As in the previous meeting, there were several mentions of the transmission mechanisms of monetary policy. Several Board Members emphasized that the commercial loan portfolio does not yet exhibit recovery.

The members of the Board agreed that the external environment continues to be highly uncertain, and stressed that Colombia has not been negatively impacted and that sovereign risk premia have not recorded significant changes. In this scenario, it is essential for the monetary authority to continue monitoring the external conditions and the effects of possible shocks on the local economy.

The Board noted that, with the information available and from the meetings held with business representatives in several regions of the country, economic activity exhibits symptoms of recovery, although there is still a negative output gap which is expected to widen between 2017 and 2018, according to the forecast of the technical staff. The current levels of oil prices and greater confidence in the future growth of the economy should contribute to consolidate these dynamics in the remainder of the year and in the next year, although there is uncertainty about the pace of recovery.

The Board also discussed the possible effect of less-favorable international financial conditions and the impact that this would have on the future monetary policy stance.

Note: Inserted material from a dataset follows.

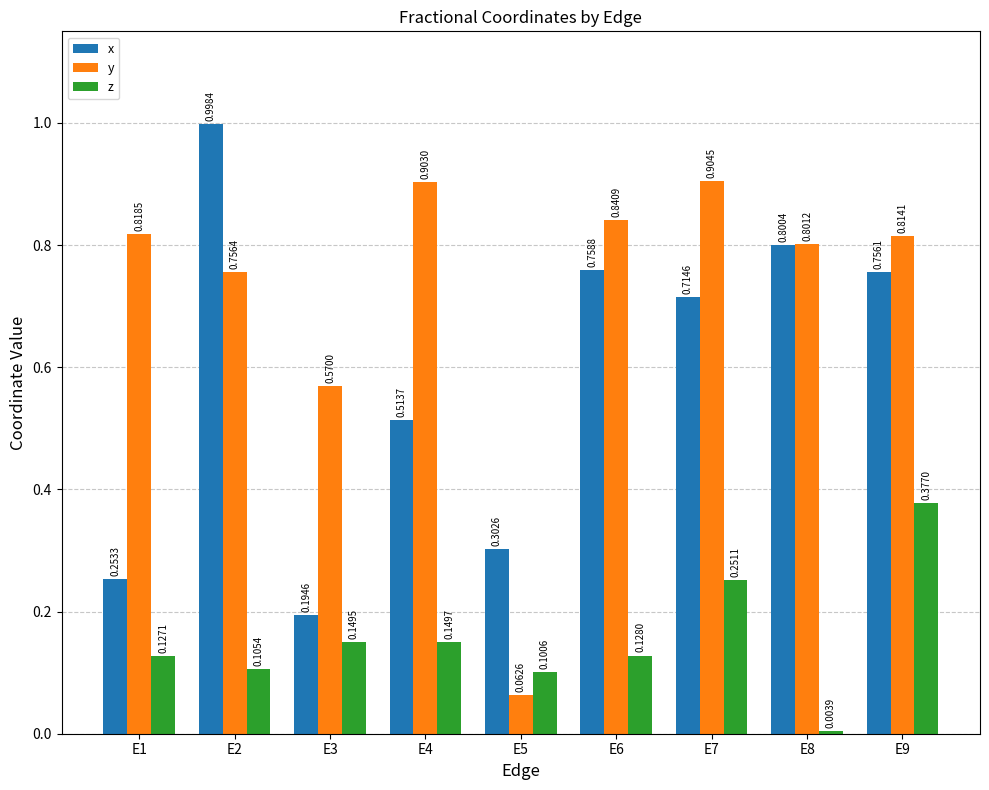

Which series has the largest total across all categories?

y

In this context of economic recovery, although still with a negative output gap, with stable inflation albeit slightly higher than the target, and a more uncertain external environment, the members of the Board deemed prudent to maintain the current level of the benchmark interest rate.

 

3.  POLICY DECISION

 

The Board of Directors unanimously decided to maintain the benchmark interest rate unaltered at 4.25%.